CFPT-FM
- Toronto, Ontario; Canada;
- Broadcast area: Greater Toronto Area
- Frequency: 106.5 MHz (HD Radio)
- Branding: 106.5 Elmnt FM

Programming
- Format: Indigenous Peoples' radio (Talk, Pop, Rock and R&B)

Ownership
- Owner: First Peoples Radio
- Sister stations: CFPO-FM

History
- First air date: October 24, 2018
- Last air date: September 1, 2025
- Call sign meaning: First Peoples Toronto

Technical information
- Class: B1
- ERP: 988 watts (average); 2,600 watts (peak);
- HAAT: 297.7 meters (977 ft)

Links
- Website: Archived official website

= CFPT-FM =

Indigenous radio station in Toronto, Canada

CFPT-FM (106.5 MHz, 106.5 Elmnt FM) was an Indigenous radio station in Toronto, Ontario. Owned by First Peoples Radio, a subsidiary of Dadan Sivunivut, it broadcast music and talk programming targeting the First Nations community, with the former focusing upon both contemporary and indigenous musicians. The station launched on October 24, 2018 as a replacement for the city's Voices Radio station. It ceased operations on September 1, 2025.

== History ==
In June 2017, the Canadian Radio-television and Telecommunications Commission (CRTC) awarded licences for five new Indigenous radio stations in Calgary, Edmonton, Ottawa, Vancouver, and Toronto to replace the Voices Radio network (whose licenses were revoked in 2015 due to long-term compliance issues). The Ottawa (CFPO-FM) and Toronto licences were awarded to First Peoples Radio, a subsidiary of APTN, with the Toronto station inheriting Voices Radio's 106.5 FM frequency.

In June 2018, it was announced that the two First Peoples Radio stations would brand as Elmnt FM, and air a mixture of music and talk programming, including popular pop, rock, and R&B music. At least 25% of the music played by the station will be by indigenous Canadian musicians. Métis musician Janet Panic was announced as the Toronto station's evening host.. Mohawk musician Julian Taylor was hired in May 2018 as the host of The Cruise and then the Afternoon Drive Show.

The station officially launched on October 24, 2018 as CFPT-FM.

In January 2022, broadcasters Mark Strong and Jemeni joined the station as cohosts of its morning show.

In May 2024, the CRTC rejected an application by First Peoples Radio requesting that $2 million in tangible benefits funding being paid by Stingray Group be redirected for two years to support CFPT-FM Toronto and its Ottawa sister station CFPO-FM. FPR chairman Jean LaRose said the application was a last ditch effort to keep the stations operational due to the impact the COVID-19 pandemic has on advertising revenue.

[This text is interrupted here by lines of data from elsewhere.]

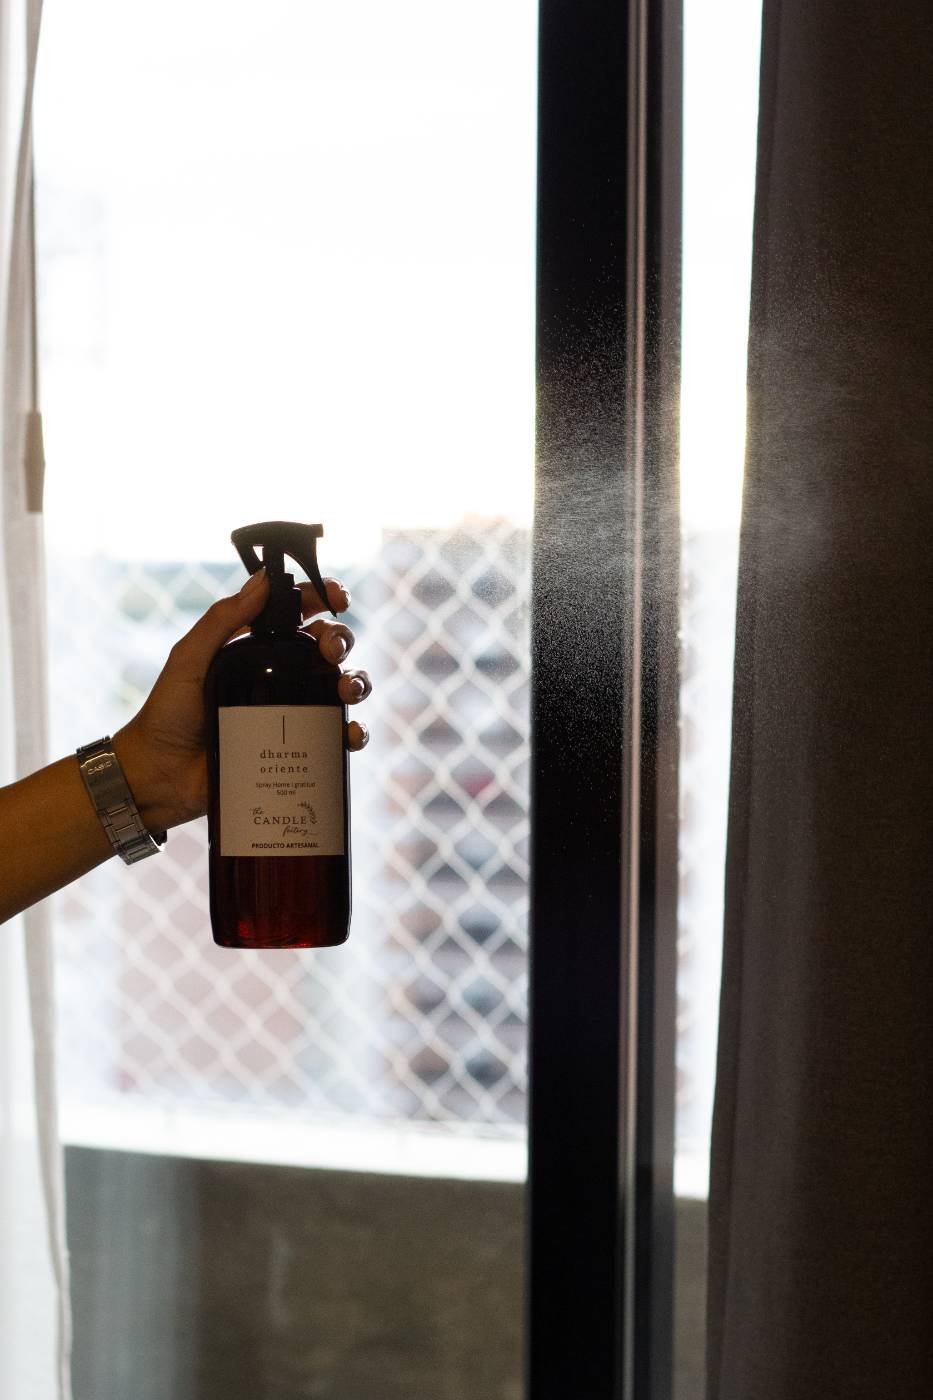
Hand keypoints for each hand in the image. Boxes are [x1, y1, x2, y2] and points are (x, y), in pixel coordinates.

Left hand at [112, 569, 370, 832]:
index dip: (322, 598)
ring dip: (358, 683)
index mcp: (255, 646)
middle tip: (332, 652)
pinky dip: (355, 732)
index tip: (338, 597)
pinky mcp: (297, 748)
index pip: (297, 613)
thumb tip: (263, 579)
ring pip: (341, 688)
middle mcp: (280, 675)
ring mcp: (291, 712)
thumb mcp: (189, 659)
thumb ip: (222, 620)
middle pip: (328, 648)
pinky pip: (337, 737)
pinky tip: (350, 733)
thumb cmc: (167, 714)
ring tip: (347, 692)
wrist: (160, 776)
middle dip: (342, 641)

Staff at the stations had been cut from 26 to 6 leaving no on-air personalities. As a result of the CRTC decision "we have to see just how far we can go and decide whether we have to close in the coming months if we’re not seeing growth in advertising revenue,” said LaRose.

On August 30, 2025, First Peoples Radio announced that it would be ceasing operations, resulting in the shutdown of both CFPT-FM and Ottawa 's sister station, CFPO-FM, on September 1, 2025 at 12am.

The CRTC officially revoked CFPT-FM's license on October 2, 2025.

On February 18, 2026, the CRTC issued call applications for new Indigenous radio stations to serve Ottawa (95.7 MHz) and Toronto (106.5 MHz).